Dünya şampiyonu Kenan Sofoğlu

kenansofoglu

O motor tamircisi bir babanın en küçük oğlu… Dördüncü kez Dünya Supersport’ta şampiyon olduktan sonra annesinin fasulye ayıklamasına yardım eden, çocukluğunda oto sanayide yediği tostları unutmayıp orayı sık sık ziyarete giden ve bu anları da sosyal medya hesaplarından paylaşan, büyük başarılara imza atmış bir motosiklet yarışçısı… Kimden mi bahsediyoruz? Tabii ki Kenan Sofuoğlu’dan… İşte nev-i şahsına münhasır, sahici bir adamla yaptığımız keyifli bir söyleşi…

“Her yarıştan önce annemi arayıp duasını isterim”

Geçen yılın temmuz ayında evlat acısı yaşayan Kenan Sofuoğlu için o dönem hiç de kolay geçmedi. Ama o acısını yüreğine gömüp yarışlara devam etti. Ve son dünya şampiyonluğunu geçtiğimiz temmuz ayında vefat eden oğlu Hamza’ya adadı. Milli sporcumuz sezonun Katar’daki son yarışının ardından bir araya geldiğimiz Sofuoğlu ile şampiyonluklarından gelecek planlarına, yetiştirdiği öğrencilerinden inanç dünyasına kadar pek çok şey konuştuk.

_Görev Talimatı_
Yukarıdaki motosiklet yarışçısıyla yapılan söyleşinin tamamını hiçbir değişiklik yapmadan aynen aktarın. Veriler bu işte hiçbir rol oynamaz.

_Sağlanan Veriler_

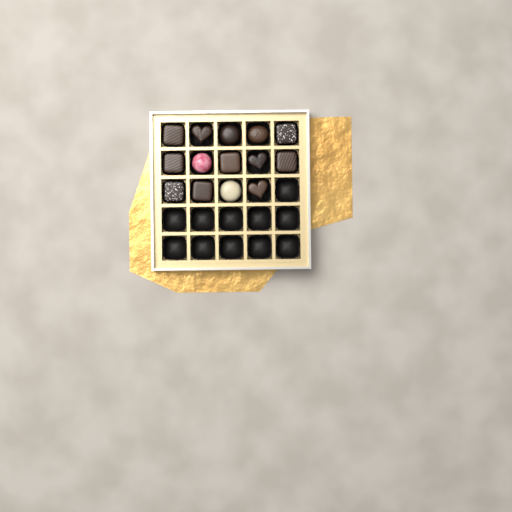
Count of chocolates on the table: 14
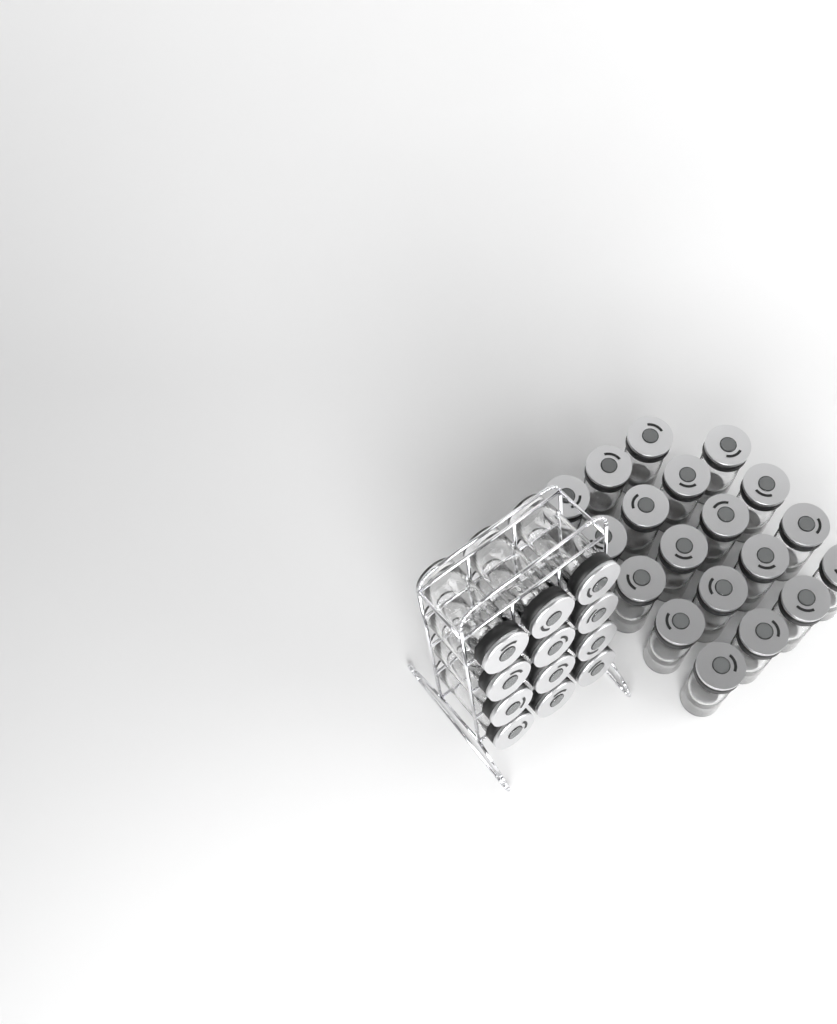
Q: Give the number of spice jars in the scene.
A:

_Görev Yanıtı_
Dünya şampiyonu Kenan Sofoğlu

kenansofoglu

O motor tamircisi bir babanın en küçük oğlu… Dördüncü kez Dünya Supersport’ta şampiyon olduktan sonra annesinin fasulye ayıklamasına yardım eden, çocukluğunda oto sanayide yediği tostları unutmayıp orayı sık sık ziyarete giden ve bu anları da sosyal medya hesaplarından paylaşan, büyük başarılara imza atmış bir motosiklet yarışçısı… Kimden mi bahsediyoruz? Tabii ki Kenan Sofuoğlu’dan… İşte nev-i şahsına münhasır, sahici bir adamla yaptığımız keyifli bir söyleşi…

“Her yarıştan önce annemi arayıp duasını isterim”

Geçen yılın temmuz ayında evlat acısı yaşayan Kenan Sofuoğlu için o dönem hiç de kolay geçmedi. Ama o acısını yüreğine gömüp yarışlara devam etti. Ve son dünya şampiyonluğunu geçtiğimiz temmuz ayında vefat eden oğlu Hamza’ya adadı. Milli sporcumuz sezonun Katar’daki son yarışının ardından bir araya geldiğimiz Sofuoğlu ile şampiyonluklarından gelecek planlarına, yetiştirdiği öğrencilerinden inanç dünyasına kadar pek çok şey konuştuk.